[systemd-devel] systemd-network-wait-online symlinks to systemd-networkd

Mike Gilbert floppym at gentoo.org
Wed Jun 11 13:56:03 PDT 2014


On Wed, Jun 11, 2014 at 12:15 PM, Kirill Elagin <kirelagin at gmail.com> wrote:
> On Wed, Jun 11, 2014 at 3:24 AM, Mike Gilbert <floppym at gentoo.org> wrote:
>>
>> On Tue, Jun 10, 2014 at 5:50 PM, Lennart Poettering
>> <lennart at poettering.net> wrote:
>> > On Tue, 10.06.14 13:58, Mike Gilbert (floppym at gentoo.org) wrote:
>> >
>> >> > Symlinks should probably just be considered different type of file,
>> >> > that
>> >> > have a contents and stuff. The contents is usually a file name, and
>> >> > there's a size limit, but other than that it's just a magic kind of
>> >> > file, where the symlink destination is the conents. That's how git
>> >> > handles this, for example.
>> >> >
>> >> > I have the suspicion that this is really something to fix in your
>> >> > package manager. It should learn to handle symlink upgrades the same
>> >> > way
>> >> > as configuration file upgrades....
>> >>
>> >> The problem with installing these symlinks as part of a package is
>> >> that the user may have removed them from /etc/systemd using systemctl
>> >> disable.
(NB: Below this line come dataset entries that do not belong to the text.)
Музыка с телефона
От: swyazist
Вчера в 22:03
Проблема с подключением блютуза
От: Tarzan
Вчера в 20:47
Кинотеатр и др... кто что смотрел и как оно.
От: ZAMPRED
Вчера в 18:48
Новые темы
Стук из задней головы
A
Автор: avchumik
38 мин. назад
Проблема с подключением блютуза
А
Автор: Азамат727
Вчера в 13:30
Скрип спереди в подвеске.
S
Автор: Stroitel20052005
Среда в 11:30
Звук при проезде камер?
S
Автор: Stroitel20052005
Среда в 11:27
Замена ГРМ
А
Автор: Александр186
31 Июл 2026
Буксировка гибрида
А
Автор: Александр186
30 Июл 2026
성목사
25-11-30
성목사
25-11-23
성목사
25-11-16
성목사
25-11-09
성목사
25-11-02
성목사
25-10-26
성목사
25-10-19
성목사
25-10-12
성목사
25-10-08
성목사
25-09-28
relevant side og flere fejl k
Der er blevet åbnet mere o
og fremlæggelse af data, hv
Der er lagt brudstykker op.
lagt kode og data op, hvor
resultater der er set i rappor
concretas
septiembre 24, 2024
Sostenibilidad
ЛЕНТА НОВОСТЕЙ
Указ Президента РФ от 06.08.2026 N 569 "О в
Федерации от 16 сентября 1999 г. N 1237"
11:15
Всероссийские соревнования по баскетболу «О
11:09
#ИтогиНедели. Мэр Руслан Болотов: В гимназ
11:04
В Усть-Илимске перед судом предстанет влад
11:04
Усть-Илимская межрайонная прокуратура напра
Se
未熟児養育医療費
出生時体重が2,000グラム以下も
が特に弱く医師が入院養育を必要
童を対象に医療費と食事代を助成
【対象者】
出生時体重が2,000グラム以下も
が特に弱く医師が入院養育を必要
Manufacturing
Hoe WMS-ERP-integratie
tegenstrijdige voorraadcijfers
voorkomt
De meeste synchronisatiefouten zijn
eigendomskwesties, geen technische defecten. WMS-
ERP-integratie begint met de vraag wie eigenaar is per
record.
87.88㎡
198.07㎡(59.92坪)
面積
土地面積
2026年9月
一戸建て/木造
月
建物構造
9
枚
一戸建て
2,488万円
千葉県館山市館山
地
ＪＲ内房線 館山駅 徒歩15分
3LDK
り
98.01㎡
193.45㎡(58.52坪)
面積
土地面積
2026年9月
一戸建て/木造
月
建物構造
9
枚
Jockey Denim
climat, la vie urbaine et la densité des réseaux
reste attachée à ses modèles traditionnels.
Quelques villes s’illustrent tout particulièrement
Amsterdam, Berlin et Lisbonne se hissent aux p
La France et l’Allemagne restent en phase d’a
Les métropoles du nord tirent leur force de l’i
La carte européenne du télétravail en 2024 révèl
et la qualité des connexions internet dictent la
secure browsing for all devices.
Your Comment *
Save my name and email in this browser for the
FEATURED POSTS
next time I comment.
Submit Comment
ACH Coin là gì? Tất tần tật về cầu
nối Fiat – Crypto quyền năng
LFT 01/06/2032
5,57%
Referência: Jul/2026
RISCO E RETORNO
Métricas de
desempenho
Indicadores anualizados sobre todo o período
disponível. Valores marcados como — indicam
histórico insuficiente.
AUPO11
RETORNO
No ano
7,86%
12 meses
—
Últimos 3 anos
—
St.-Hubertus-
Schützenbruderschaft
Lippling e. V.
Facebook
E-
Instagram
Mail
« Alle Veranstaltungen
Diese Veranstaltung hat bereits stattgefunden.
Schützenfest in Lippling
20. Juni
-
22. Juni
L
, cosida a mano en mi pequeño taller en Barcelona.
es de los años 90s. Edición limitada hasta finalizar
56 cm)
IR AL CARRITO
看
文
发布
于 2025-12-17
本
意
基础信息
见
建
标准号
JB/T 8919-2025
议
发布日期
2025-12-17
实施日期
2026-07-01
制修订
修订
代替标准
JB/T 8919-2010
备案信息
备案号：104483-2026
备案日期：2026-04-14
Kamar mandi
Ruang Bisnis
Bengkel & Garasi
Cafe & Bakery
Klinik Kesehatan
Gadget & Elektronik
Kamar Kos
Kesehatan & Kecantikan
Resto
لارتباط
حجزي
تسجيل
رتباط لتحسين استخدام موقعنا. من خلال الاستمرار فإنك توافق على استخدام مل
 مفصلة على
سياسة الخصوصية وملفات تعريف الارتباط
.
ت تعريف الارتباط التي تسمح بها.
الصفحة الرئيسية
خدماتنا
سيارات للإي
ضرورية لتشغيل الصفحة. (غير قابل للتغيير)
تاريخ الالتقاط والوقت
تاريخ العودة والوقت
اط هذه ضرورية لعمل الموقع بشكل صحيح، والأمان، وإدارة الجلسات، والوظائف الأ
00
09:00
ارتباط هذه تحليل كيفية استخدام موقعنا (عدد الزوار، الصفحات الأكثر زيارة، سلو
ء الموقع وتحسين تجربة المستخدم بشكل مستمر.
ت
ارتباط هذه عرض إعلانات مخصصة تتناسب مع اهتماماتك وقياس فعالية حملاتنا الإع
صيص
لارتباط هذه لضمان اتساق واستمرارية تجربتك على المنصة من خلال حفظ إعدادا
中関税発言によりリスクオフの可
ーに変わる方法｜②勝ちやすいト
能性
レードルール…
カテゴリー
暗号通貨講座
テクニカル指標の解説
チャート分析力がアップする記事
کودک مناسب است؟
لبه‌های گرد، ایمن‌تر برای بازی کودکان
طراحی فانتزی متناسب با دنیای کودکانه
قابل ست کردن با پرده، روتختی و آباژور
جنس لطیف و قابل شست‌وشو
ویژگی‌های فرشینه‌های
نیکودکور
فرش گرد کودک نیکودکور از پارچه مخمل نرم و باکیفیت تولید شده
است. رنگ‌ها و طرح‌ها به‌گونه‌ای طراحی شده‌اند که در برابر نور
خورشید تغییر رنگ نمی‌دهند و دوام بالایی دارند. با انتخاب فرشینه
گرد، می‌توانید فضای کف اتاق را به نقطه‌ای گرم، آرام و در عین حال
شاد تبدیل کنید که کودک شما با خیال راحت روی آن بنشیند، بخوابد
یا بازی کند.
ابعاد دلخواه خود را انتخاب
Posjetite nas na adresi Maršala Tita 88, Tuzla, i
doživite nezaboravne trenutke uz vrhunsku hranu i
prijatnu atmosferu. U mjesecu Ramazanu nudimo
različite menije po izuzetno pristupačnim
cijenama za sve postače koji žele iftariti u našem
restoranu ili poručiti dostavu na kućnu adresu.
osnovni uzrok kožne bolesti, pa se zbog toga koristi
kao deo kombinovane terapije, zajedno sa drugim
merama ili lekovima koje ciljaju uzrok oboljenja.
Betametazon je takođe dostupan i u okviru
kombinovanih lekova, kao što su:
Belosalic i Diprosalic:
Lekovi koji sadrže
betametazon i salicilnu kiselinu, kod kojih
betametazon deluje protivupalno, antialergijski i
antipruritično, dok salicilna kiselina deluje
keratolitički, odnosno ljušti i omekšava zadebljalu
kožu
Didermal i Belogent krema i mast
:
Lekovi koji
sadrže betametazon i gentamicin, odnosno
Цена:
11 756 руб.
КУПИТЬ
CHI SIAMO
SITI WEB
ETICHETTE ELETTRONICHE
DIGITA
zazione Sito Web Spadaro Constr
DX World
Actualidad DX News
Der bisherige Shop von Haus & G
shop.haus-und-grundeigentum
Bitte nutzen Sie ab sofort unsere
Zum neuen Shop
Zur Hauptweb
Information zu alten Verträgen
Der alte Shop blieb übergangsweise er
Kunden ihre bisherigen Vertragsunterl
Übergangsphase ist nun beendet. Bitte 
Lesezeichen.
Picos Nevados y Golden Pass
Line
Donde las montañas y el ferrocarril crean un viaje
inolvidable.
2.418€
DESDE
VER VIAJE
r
The next time they install systemd, the package puts the
>> >> symlinks right back.
>> >
>> > Again, that's exactly what happens for configuration files too if you
>> > use automake: on "make install" they are replaced by the original,
>> > upstream versions. Why is recreating the symlinks bad, if overriding the
>> > config files isn't?
>> >
>>
>> People don't generally remove config files; they just make changes.
>>
>> On the other hand, removing the symlinks would be a very typical
>> action due to the way systemctl disable works. There is some ambiguity
>> as to what a missing symlink means: did the sysadmin remove it, or did
>> it never exist in the first place?
>
>
> But there is `equery f`, so it shouldn't be too hard to figure this out,
> right?
>

It is one thing to query the package database with a tool designed for
users. It is quite another to modify our package manager to use the
information in an intelligent way. Patches are welcome, as always.